BEGIN STUDY MATERIAL

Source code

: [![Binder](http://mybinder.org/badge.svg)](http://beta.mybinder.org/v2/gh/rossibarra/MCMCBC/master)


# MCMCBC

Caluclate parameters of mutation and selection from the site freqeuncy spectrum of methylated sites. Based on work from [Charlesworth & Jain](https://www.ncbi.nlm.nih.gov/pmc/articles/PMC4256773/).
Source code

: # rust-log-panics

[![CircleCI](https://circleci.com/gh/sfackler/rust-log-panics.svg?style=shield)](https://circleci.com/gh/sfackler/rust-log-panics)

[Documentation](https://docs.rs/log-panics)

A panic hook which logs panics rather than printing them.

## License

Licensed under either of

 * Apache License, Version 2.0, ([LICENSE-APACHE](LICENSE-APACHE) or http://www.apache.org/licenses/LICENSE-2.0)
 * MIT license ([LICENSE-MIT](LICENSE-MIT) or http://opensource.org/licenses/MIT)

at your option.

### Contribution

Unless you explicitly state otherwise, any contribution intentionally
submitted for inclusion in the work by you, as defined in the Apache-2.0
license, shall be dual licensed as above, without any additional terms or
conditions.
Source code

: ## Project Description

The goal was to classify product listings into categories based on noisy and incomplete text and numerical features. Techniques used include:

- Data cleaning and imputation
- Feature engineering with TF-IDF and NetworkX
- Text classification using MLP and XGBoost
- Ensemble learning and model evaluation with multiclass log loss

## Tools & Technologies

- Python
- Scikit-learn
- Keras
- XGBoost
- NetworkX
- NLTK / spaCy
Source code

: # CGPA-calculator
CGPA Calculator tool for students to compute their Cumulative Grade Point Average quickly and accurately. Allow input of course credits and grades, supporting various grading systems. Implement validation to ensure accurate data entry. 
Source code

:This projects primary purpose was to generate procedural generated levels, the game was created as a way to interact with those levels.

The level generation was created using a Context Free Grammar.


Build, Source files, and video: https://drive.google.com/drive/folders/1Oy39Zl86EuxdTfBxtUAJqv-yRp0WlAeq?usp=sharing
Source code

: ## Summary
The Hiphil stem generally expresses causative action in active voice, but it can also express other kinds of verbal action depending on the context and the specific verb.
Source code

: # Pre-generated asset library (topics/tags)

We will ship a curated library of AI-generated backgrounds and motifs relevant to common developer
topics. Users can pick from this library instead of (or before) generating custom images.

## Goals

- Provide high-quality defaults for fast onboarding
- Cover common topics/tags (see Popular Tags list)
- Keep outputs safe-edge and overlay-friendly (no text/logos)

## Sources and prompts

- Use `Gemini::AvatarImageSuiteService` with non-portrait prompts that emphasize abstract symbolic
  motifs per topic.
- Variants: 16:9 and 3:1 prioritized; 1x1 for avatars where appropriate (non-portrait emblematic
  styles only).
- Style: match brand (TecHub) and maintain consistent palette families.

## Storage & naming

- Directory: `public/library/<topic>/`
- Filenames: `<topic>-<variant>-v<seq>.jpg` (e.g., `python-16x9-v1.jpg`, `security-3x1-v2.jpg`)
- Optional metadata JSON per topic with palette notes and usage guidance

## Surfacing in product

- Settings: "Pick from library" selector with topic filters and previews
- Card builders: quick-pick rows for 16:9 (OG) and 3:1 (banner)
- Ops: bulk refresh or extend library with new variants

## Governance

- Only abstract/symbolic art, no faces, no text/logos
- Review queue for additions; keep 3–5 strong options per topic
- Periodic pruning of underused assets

END STUDY MATERIAL

DIRECTIVE
Everything above from the line containing "Licensed under either of" down to the line containing "- Text classification using MLP and XGBoost" should be copied exactly, both end lines included, and nothing else.

WORKED SOLUTION
Licensed under either of

 * Apache License, Version 2.0, ([LICENSE-APACHE](LICENSE-APACHE) or http://www.apache.org/licenses/LICENSE-2.0)
 * MIT license ([LICENSE-MIT](LICENSE-MIT) or http://opensource.org/licenses/MIT)

at your option.

### Contribution

Unless you explicitly state otherwise, any contribution intentionally
submitted for inclusion in the work by you, as defined in the Apache-2.0
license, shall be dual licensed as above, without any additional terms or
conditions.
Source code

: ## Project Description

The goal was to classify product listings into categories based on noisy and incomplete text and numerical features. Techniques used include:

- Data cleaning and imputation
- Feature engineering with TF-IDF and NetworkX
- Text classification using MLP and XGBoost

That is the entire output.